Charles J. Fishman - Morningstar Inc., Research Division:
Bob, let me first make sure my memory is correct on this. A couple of years ago, you talked about annual EPS growth of 5% to 7%. So that's getting a little dated. Is that still the current guidance you're giving on long-term EPS growth?
Robert C. Skaggs:
Yes, it still is the current guidance. As you know, we've aggressively stepped up our capital program over the past couple of years. And as we grow into that program and as we require financing, we still believe that the 5% to 7% growth rate range is appropriate.
Charles J. Fishman - Morningstar Inc., Research Division:
Okay. Well, I guess, my follow-up was if my memory was correct, which it sounds like it is and I realize that's old, I mean, you've had some very good regulatory outcomes. You've stepped up your capital spending as a result of that. When might you look to revisit that as far as maybe bumping the bottom end of that or bumping the whole range up a little?
Robert C. Skaggs:
Yes, as I suggested, we're growing quite rapidly. We need to grow into our programs. We need to grow into capital spend. We need to deal with our financing as we tend to hit a more stable run rate, if you will, then we think it would be appropriate to take another look at the range. In the meantime, we still believe that's the best guidance we can give the market.
Charles J. Fishman - Morningstar Inc., Research Division:
Okay. Then if you make a decision, I think you indicated later this year maybe even third quarter you'll make a decision on MLP versus equity for next year. Would that be a trigger point for maybe revisiting the EPS growth rate?
Robert C. Skaggs:
Could be. I don't want to suggest that it will be, but certainly it could be. And your recollection on a decision in and around the MLP, that's correct, it would be the third quarter of this year. And I would add that our team is considering an Investor Day in or around that third quarter period. So stay tuned.
Operator:
We have another question for you. This one is from Paul Ridzon at KeyBanc.
Paul T. Ridzon - KeyBanc Capital Markets Inc., Research Division:
Rayne, Leach and WB XPress, are these -- these are wholly-owned by Columbia Pipeline Group, is that correct?
Robert C. Skaggs:
These are our project pay dates as they say.
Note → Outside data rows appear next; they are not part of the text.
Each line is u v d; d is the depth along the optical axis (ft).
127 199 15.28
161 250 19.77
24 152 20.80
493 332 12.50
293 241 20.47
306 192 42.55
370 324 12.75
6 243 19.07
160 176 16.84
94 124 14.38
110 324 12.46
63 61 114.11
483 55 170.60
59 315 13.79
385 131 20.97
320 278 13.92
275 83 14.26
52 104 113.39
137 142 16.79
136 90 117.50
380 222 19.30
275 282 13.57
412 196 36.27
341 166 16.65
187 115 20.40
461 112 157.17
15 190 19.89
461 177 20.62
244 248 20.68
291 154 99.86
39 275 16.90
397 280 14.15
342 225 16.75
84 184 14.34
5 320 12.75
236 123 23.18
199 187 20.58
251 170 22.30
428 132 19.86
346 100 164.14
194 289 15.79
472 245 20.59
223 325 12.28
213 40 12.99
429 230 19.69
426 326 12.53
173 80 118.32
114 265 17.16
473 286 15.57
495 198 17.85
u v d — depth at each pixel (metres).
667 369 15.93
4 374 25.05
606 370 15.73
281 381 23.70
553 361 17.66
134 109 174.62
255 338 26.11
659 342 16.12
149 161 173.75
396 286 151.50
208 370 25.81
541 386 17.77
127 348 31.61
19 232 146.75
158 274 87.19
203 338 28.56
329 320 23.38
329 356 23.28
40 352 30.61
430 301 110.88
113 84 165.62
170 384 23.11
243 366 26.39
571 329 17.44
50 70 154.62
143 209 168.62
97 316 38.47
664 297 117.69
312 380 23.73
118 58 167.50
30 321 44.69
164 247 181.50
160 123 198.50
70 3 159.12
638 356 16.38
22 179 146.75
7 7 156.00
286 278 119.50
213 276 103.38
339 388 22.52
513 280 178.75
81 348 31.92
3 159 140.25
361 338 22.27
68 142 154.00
Paul T. Ridzon - KeyBanc Capital Markets Inc., Research Division:
I'm sorry, I missed that.
Robert C. Skaggs:
Yes, these are proposed and supported solely by the Columbia Pipeline Group.
Operator:
And we have another question for you, this one is from Carl Kirst at BMO Capital.
Carl L. Kirst - BMO Capital Markets Canada:
I don't want to put the cart in front of the horse but...
Robert C. Skaggs:
You're going to do it anyhow.
Carl L. Kirst - BMO Capital Markets Canada:
I don't want to do it but that's our job, right? With WB XPress, I mean, it looks like, effectively, we're going to be broadening, if I have my PAPs correctly, Leach as well, sending even more gas west towards the Columbia Gulf. And I guess as I look at Rayne and Leach and one being 1.5 Bcf a day, but the Columbia Gulf portion only being 800 million, and then maybe we have WB a year behind it but sending even more gas towards Columbia Gulf. I guess, what I'm asking is would it be also likely that we see a follow-on Columbia Gulf expansion potentially in the mix as well? And understanding that there are a lot of pipelines out there trying to do the same
Robert C. Skaggs:
There's a lot there, Carl. Let me just begin with this. If Rayne, Leach XPress came to fruition, if WB XPress came to fruition and, as you recall, we're working on this West Side project as we speak, the entirety of Columbia Gulf would be rendered bidirectional. Now if additional -- there was additional demand, it was economic for us to construct and expand even more going South, something we would certainly consider, right? The line of sight today is West Side, Rayne, Leach XPress and WB, and rendering Columbia Gulf bidirectional. That's line of sight as we sit here today.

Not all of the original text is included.